The Justice 4 Grenfell campaign group, which is made up of a coalition of different community groups and leaders, is holding a silent march on the 14th of every month until justice is achieved.
Thousands of people turned up from across the country to show their support and demand justice for survivors and those who lost their lives.
Some carried framed photographs of loved ones who had died. Volunteers handed out white roses and green tealights, which one volunteer said symbolised "peace and remembrance". Other passed around placards and signs bearing the words "Justice for Grenfell, we demand the truth".
The march came after survivors attended a memorial service at St Paul's cathedral. The royal family, Theresa May, and Jeremy Corbyn also showed their support.
Last month the government announced that it would be allocating £28 million to survivors of the Grenfell Tower tragedy during Philip Hammond's Budget speech.
The chancellor said the money would go to the borough of Kensington and Chelsea to help with mental health services and provide a new community space for Grenfell United – a group of survivors and campaigners fighting for justice.

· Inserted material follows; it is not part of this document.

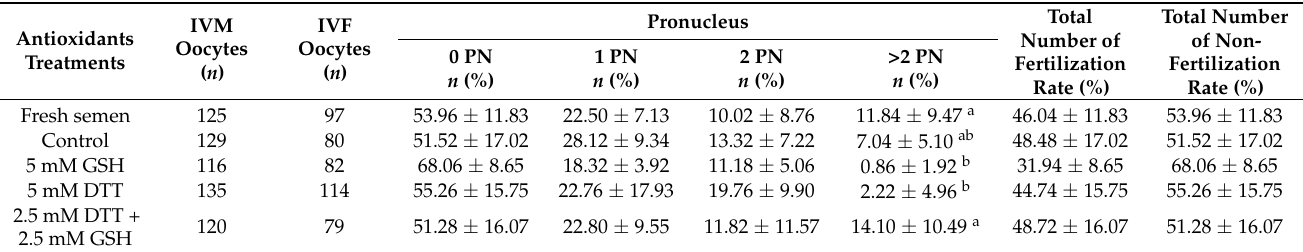
Table 8. The effect of antioxidants on sperm fertilization ability following in vitro maturation of gilts oocytes in vitro fertilization (mean ±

In a statement, Elizabeth Campbell, leader of Kensington and Chelsea Council, told BuzzFeed News there is an army of 300 staff working around the clock to help secure 300 new properties so that people have maximum choice before Christmas.
BuzzFeed News understands that 99 households have moved out of hotels and into homes – 45 of them have moved into new permanent homes, while the remaining 54 households are in temporary accommodation. A further 38 have accepted permanent homes but haven’t yet moved.
“We will continue to move at the pace at of individuals and families involved – no one should be rushed into making important decisions about where they are going to live," Campbell said.